Question

The equation of a circle is given below. Identify the radius and center.

x^2 + y^2 - 6x -2y +1 = 0

Answer 1

The center is (3,1) and the radius is 3.

Explanation:

The goal is to write in
`(x-h)^2+(y-k)^2=r^2` because this tells us the center (h,k) and the radius r.

So we are going to need to complete the square 2 times here, once for x and the other time for y.

I'm going to use this formula to help me to complete the square:

`x^2+bx+((b)/(2))^2=(x+(b)/(2))^2`.

So first step:

I'm going to group my x's together and my y's.

`x^2-6x+\text{ ___ }+y^2-2y+\text{ ___ }+1=0`

Second step:

I'm going to go ahead and subtract that one on both sides. Those blanks are there because I'm going to fill them in with a number so that I can write the x part and y part as a square. Remember whatever you add on one side you must add on the other. So I'm going to put 2 more blanks to fill in on the opposite side of the equation.

Third step:

Alright first blank I'm putting (-6/2)^2 due to my completing the square formula. That means this value will also go on the other side in on of those blanks.

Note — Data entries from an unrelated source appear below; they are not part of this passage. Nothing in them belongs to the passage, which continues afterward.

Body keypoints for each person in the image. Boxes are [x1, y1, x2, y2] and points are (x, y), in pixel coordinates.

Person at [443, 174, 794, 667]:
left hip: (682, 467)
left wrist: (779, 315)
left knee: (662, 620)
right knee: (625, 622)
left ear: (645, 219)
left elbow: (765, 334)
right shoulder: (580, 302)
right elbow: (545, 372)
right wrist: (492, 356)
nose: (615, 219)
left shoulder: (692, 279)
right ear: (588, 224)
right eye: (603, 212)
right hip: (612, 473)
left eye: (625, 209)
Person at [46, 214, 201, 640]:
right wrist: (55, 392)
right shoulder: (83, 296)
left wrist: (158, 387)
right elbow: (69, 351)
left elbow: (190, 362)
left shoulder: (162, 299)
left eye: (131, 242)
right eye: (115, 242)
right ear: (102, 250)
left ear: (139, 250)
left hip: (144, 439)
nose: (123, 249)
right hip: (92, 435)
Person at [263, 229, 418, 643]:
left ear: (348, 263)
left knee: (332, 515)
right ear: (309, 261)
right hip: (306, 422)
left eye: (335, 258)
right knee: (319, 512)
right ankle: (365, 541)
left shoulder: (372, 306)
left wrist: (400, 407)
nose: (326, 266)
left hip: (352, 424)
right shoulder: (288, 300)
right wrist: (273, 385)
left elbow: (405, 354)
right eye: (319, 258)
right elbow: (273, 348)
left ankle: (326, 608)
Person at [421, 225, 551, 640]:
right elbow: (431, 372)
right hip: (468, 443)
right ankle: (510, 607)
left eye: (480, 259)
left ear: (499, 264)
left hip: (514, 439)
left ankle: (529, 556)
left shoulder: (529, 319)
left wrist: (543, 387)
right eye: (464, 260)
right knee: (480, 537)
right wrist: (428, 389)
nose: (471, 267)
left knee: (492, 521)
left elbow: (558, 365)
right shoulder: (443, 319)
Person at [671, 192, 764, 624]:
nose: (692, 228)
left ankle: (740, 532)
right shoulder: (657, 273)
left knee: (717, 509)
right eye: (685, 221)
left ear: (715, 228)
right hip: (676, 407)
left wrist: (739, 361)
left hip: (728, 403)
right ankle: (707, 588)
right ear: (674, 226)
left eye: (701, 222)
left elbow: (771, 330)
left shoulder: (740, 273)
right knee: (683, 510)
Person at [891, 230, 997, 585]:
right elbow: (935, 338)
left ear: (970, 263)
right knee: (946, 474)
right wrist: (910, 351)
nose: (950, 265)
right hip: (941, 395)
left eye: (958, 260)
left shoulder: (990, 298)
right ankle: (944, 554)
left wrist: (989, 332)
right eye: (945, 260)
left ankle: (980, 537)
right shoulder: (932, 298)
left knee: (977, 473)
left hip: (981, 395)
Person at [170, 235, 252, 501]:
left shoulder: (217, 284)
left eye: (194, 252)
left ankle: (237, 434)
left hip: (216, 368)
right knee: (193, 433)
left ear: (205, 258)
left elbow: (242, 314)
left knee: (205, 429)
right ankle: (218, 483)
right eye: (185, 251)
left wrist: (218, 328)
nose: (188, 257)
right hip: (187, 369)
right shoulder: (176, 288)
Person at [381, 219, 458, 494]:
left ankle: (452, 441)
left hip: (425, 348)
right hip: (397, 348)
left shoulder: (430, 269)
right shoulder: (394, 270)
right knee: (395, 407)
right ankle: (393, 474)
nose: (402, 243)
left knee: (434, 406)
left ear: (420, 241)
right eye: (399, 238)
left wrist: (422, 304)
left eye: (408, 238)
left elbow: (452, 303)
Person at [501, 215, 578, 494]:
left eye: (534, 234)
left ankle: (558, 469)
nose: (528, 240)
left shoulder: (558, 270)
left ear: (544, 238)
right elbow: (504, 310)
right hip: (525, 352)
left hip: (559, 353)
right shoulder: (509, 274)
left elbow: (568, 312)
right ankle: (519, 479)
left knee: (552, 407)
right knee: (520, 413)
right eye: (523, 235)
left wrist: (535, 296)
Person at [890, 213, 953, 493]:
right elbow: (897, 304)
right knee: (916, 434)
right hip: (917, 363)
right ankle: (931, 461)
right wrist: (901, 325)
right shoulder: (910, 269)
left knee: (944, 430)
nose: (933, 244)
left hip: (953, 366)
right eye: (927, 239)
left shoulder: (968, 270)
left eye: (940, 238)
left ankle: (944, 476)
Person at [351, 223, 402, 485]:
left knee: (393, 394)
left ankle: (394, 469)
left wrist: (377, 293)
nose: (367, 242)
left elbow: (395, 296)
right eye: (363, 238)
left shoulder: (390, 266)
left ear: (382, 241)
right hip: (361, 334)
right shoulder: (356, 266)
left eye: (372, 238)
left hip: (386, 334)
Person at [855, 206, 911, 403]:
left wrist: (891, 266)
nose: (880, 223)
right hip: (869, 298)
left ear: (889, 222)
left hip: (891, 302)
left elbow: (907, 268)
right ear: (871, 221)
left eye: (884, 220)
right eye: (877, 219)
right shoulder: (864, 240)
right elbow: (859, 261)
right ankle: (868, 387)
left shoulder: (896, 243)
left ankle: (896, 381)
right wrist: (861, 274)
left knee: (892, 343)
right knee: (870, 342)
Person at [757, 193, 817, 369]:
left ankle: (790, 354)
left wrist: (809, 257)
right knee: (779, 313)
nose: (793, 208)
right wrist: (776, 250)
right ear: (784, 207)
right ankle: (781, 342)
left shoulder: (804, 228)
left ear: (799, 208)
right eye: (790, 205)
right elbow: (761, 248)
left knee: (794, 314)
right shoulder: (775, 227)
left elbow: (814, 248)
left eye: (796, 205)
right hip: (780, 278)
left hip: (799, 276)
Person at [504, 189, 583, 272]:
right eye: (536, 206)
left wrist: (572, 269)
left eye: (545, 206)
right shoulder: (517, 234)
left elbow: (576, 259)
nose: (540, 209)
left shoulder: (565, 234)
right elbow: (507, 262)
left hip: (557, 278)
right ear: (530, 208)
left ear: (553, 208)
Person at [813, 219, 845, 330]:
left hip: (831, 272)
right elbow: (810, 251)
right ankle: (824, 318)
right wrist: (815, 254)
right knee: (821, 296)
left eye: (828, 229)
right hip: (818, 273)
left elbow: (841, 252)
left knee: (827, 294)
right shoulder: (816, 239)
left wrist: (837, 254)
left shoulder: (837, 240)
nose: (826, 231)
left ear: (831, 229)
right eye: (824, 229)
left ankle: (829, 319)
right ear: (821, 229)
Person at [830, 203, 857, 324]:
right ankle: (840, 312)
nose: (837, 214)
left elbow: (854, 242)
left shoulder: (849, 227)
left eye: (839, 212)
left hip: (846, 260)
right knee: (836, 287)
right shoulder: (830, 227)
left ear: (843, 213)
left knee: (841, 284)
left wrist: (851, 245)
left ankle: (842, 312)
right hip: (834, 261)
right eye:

In the second blank I'm going to put (-2/2)^2 due to the completing the square formula. This must also go on one of the blanks on the other side.

So we have:

`x^2-6x+((-6)/(2))^2+y^2-2y+((-2)/(2))^2=-1+((-6)/(2))^2+((-2)/(2))^2`

Fourth step:

Don't make this more hurtful than it already is. Just use the formula drag down the things inside the square. Remember this:

`x^2+bx+((b)/(2))^2`

equals

`(x+(b)/(2))^2`.

We are applying that left hand side there (that bottom thing I just wrote).

Let's try it:

`(x+(-6)/(2))^2+(y+(-2)/(2))^2=-1+((-6)/(2))^2+((-2)/(2))^2`

Fifth step:

The hard part is out of the way.

This is just a bunch of simplifying now:

`(x-3)^2+(y-1)^2=-1+9+1`

`(x-3)^2+(y-1)^2=9`

The center is (3,1) and the radius is 3.